Your task
Return the passage from the BBoxDB Streams tutorial word for word, beginning at the words "The efficient spatial" and stopping after "calculate the join.".

Source passage
------------------------------------------------------------

This tutorial shows how you can process real-world data streams of position data with BBoxDB Streams. BBoxDB Streams is a distributed stream processing system that allows the handling of multi-dimensional data. The system is an extension of BBoxDB. BBoxDB is a key-bounding-box value store, which allows the efficient storage and retrieval of multi-dimensional data.

The efficient spatial join between a data stream and n-dimensional big data is a unique feature of BBoxDB Streams. Data of multiple-tables of the same dimensionality can be stored co-partitioned. This means that the data of the two tables are partitioned and distributed in the same way. Spatial joins can be efficiently executed, no data needs to be transferred between the nodes to calculate the join.

Process a Real-World Stream of Public Transport Data

The position data of public transport vehicles in Sydney are used as the real-world data stream. Continuous queries such as range queries or spatial joins between the stream elements and n-dimensional data will be performed. The data stream can be fetched from the open data website of the public transport company in New South Wales. Spatial data from the OpenStreetMap project is used for the static dataset. Queries such as:

  • Which bus / train / ferry is currently located in a given query rectangle (continuous range query)?

------------------------------------------------------------

Records from a data source
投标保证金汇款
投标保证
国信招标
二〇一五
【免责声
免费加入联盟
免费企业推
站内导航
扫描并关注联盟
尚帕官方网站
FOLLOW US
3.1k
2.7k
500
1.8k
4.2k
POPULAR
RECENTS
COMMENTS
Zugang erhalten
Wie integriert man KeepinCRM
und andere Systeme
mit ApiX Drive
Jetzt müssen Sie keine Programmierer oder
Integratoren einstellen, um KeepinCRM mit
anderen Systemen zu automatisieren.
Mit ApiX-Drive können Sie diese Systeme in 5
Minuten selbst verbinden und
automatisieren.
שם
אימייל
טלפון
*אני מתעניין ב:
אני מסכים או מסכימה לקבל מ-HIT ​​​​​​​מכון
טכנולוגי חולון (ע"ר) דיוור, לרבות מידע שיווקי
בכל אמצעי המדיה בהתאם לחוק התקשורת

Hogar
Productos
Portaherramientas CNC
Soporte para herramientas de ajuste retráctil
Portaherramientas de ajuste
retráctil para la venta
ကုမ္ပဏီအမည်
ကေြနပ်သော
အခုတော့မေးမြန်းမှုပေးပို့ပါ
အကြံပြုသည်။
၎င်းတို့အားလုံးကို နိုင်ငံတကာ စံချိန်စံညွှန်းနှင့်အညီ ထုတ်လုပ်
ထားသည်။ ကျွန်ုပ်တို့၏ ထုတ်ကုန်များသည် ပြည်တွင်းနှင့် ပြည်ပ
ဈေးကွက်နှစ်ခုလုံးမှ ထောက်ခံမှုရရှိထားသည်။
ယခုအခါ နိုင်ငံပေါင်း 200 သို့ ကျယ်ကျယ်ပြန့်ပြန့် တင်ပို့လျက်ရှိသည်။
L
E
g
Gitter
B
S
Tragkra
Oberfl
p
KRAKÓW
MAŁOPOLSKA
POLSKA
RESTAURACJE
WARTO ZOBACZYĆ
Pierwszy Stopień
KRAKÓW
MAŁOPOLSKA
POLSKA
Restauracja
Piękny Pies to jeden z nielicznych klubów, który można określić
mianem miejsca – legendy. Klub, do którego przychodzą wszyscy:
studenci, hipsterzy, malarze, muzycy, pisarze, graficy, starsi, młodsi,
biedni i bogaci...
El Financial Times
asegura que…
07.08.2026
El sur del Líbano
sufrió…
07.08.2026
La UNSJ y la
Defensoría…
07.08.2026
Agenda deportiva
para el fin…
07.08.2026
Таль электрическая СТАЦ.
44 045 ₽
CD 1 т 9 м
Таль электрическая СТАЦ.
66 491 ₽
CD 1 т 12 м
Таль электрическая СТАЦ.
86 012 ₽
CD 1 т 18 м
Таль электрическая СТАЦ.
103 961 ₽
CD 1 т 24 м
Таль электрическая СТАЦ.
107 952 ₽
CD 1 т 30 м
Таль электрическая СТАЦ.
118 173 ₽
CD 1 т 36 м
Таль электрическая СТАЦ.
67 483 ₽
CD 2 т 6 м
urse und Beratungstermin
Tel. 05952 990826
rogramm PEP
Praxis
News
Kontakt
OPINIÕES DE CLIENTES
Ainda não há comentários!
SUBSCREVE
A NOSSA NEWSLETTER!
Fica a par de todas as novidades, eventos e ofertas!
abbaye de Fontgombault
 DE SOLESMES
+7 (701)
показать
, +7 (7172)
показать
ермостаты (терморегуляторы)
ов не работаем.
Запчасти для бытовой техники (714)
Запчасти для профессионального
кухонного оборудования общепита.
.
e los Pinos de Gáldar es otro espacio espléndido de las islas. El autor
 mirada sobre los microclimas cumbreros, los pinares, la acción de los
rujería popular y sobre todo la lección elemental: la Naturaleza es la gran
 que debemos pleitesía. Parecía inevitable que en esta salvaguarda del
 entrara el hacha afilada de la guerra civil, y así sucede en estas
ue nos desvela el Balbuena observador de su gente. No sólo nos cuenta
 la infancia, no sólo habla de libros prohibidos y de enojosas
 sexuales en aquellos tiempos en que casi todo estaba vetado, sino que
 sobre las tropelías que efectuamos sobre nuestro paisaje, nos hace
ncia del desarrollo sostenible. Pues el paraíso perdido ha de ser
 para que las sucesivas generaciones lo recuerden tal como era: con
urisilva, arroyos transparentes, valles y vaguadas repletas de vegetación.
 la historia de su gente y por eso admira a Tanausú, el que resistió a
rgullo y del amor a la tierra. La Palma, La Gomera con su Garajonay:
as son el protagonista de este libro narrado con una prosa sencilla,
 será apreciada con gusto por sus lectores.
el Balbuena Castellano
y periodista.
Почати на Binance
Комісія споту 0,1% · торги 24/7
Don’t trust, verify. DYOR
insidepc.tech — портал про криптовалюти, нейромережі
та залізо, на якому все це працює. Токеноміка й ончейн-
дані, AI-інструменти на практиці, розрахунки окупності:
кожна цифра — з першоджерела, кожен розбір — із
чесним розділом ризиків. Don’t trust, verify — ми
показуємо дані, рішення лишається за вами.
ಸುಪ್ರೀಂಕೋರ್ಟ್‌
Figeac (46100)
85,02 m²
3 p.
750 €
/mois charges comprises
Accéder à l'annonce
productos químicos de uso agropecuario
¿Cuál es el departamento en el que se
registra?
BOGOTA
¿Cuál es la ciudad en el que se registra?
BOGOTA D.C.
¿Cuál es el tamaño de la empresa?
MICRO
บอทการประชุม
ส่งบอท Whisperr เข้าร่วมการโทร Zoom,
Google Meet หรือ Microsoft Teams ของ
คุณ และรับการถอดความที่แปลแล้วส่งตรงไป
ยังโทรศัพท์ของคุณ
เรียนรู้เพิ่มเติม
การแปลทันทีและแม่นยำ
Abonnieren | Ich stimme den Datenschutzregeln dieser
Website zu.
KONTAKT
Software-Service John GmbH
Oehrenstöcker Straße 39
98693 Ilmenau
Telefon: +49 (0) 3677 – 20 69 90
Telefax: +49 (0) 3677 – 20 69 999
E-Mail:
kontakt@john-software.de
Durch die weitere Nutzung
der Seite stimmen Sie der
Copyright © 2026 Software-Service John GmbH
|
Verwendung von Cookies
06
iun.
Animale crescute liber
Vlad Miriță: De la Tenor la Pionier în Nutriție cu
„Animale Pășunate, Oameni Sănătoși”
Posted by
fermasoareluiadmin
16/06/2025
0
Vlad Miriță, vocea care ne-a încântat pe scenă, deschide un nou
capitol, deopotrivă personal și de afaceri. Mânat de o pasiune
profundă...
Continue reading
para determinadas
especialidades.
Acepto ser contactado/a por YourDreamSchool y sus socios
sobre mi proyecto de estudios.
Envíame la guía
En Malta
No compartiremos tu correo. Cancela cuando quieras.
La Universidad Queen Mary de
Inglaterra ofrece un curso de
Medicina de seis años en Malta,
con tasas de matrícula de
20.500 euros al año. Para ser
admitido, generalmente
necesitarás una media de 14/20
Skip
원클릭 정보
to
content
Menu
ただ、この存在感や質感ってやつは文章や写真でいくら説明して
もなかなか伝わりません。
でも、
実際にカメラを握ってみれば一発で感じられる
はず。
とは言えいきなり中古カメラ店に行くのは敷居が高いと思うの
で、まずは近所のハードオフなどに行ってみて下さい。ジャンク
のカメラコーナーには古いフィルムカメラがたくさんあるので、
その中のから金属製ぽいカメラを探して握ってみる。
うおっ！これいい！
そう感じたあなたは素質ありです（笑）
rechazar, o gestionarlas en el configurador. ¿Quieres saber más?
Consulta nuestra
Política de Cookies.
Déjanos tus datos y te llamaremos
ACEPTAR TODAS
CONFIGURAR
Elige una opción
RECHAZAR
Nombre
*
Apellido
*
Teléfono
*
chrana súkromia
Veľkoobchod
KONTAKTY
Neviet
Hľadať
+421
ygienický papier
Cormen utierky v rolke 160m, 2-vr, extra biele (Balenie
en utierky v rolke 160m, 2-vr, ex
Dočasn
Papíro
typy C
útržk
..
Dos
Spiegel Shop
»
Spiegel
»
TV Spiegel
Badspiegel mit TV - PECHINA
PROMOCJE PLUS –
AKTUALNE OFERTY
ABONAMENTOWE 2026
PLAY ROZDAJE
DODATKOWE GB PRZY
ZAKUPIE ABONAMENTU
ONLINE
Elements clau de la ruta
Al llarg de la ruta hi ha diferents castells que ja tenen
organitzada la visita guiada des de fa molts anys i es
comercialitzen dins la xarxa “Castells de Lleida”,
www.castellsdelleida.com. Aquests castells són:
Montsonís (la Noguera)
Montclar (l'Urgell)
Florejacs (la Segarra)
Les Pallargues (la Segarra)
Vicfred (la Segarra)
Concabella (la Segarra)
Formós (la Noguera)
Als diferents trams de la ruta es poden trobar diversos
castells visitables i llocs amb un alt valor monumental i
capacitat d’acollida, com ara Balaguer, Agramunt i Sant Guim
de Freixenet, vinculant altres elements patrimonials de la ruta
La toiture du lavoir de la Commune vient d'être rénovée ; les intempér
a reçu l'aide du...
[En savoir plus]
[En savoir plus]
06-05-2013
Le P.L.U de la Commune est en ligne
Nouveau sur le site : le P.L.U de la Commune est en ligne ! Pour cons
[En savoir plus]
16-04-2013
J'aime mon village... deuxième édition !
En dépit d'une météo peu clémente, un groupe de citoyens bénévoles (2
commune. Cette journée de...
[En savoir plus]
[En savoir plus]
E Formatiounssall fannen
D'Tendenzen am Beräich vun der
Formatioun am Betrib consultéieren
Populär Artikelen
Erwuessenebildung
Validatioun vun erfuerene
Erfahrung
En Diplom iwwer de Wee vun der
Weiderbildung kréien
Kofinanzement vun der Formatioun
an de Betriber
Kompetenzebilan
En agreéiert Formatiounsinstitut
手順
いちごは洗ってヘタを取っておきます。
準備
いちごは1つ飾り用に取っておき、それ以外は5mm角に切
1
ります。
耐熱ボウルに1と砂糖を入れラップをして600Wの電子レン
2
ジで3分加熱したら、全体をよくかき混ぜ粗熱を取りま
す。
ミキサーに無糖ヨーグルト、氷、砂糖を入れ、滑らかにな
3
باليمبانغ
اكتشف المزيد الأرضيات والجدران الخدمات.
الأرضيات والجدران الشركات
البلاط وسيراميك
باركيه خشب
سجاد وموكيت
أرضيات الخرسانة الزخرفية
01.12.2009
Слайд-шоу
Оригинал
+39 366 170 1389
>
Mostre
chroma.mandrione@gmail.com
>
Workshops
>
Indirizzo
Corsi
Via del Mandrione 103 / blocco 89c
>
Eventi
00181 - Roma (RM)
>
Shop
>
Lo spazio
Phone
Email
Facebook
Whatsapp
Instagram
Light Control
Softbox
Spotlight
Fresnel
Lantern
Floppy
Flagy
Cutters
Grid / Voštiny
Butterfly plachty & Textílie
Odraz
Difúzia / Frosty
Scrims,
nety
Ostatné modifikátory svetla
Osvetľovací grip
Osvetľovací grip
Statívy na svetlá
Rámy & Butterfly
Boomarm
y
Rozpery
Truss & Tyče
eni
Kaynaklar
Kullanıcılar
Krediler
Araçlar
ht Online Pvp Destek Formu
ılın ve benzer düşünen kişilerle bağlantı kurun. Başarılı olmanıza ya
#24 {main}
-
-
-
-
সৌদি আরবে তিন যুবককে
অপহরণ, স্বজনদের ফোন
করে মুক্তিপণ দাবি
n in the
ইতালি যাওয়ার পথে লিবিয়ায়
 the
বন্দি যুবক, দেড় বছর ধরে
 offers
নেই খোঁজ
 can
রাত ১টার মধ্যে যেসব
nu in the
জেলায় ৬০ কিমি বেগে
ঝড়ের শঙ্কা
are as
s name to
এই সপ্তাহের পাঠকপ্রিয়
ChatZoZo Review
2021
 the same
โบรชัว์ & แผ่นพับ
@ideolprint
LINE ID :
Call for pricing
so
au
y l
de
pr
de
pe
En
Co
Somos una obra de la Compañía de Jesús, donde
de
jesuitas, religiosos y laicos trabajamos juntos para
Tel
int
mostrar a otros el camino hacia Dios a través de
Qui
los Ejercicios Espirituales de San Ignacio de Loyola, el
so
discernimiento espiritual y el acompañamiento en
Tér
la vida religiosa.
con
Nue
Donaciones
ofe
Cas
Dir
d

------------------------------------------------------------

Response to this task
The efficient spatial join between a data stream and n-dimensional big data is a unique feature of BBoxDB Streams. Data of multiple-tables of the same dimensionality can be stored co-partitioned. This means that the data of the two tables are partitioned and distributed in the same way. Spatial joins can be efficiently executed, no data needs to be transferred between the nodes to calculate the join.